___ Source material ___
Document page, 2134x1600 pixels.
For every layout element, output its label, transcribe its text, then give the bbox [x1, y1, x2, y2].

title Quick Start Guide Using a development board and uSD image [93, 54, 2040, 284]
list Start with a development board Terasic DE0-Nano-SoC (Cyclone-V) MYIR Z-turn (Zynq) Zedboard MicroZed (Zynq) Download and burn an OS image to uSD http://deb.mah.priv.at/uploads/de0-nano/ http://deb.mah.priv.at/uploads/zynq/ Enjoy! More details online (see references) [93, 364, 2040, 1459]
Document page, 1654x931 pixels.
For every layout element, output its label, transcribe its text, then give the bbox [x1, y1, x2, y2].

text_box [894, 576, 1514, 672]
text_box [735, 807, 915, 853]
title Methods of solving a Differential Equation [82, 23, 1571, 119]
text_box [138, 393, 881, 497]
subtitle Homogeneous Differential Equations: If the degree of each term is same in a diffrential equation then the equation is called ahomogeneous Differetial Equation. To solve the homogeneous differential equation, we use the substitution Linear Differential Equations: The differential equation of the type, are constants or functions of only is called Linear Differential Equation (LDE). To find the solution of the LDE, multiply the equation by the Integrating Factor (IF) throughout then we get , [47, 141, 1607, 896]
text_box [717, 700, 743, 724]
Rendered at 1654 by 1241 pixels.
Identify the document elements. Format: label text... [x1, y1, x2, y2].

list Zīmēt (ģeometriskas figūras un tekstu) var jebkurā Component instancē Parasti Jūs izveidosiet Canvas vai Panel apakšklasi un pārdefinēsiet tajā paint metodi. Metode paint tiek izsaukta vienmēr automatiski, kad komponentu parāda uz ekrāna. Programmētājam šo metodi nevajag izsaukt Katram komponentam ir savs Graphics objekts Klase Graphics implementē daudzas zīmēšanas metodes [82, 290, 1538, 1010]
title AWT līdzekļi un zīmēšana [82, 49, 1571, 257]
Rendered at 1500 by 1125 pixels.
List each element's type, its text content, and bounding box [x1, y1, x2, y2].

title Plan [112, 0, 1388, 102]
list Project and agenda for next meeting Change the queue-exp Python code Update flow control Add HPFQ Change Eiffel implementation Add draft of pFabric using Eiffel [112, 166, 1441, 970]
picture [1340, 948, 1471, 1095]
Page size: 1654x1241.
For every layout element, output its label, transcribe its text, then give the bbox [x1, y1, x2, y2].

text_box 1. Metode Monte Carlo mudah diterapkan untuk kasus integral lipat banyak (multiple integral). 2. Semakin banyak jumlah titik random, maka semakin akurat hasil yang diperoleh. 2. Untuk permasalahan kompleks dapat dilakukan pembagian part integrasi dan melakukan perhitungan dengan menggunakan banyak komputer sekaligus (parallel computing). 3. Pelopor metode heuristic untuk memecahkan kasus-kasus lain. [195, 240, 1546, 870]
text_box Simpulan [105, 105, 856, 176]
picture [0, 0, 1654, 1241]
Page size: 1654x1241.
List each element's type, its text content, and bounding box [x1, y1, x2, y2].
___
- Task to complete
Tally the lines in the entries above that contain the string "Rendered", and reply with only that number.

- Solved problem
2